Stored data entries>
"""
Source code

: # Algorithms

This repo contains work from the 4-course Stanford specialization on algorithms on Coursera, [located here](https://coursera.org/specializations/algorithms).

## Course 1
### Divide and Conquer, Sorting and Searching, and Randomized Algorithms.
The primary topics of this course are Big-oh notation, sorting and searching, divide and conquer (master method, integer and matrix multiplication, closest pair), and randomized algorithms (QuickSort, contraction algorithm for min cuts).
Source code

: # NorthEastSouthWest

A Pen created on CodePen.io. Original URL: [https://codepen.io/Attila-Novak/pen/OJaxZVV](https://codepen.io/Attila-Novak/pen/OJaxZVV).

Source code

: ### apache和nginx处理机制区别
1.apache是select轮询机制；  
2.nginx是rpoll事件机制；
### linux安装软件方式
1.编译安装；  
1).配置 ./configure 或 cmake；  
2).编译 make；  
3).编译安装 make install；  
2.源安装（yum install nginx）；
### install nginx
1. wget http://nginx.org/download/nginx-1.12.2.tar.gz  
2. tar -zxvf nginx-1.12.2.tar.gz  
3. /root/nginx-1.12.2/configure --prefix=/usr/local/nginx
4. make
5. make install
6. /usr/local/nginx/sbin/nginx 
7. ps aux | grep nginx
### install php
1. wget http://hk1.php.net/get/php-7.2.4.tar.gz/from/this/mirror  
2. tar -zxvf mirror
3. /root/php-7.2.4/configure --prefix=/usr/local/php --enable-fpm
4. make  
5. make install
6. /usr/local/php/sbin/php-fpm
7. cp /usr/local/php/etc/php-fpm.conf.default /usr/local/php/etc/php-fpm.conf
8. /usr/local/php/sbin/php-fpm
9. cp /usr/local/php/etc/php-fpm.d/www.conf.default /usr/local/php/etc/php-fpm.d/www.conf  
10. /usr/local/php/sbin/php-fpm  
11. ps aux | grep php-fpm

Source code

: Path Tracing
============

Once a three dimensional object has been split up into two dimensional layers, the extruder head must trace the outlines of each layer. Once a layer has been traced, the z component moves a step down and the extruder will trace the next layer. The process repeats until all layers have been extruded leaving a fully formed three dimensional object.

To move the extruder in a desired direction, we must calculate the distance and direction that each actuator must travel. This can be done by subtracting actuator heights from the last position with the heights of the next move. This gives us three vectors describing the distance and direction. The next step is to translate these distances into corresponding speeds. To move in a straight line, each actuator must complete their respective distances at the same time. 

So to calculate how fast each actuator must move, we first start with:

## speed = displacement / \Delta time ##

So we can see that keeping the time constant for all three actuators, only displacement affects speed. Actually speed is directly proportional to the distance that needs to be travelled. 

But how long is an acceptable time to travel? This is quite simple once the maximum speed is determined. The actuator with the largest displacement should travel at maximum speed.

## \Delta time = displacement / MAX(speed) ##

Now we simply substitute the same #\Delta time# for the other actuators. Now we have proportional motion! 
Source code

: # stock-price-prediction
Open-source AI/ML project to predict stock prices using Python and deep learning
"""
EXERCISE OBJECTIVE>
Reproduce every line of the records containing the string "proportional".

OUTPUT>
So we can see that keeping the time constant for all three actuators, only displacement affects speed. Actually speed is directly proportional to the distance that needs to be travelled. 
Now we simply substitute the same #\Delta time# for the other actuators. Now we have proportional motion! 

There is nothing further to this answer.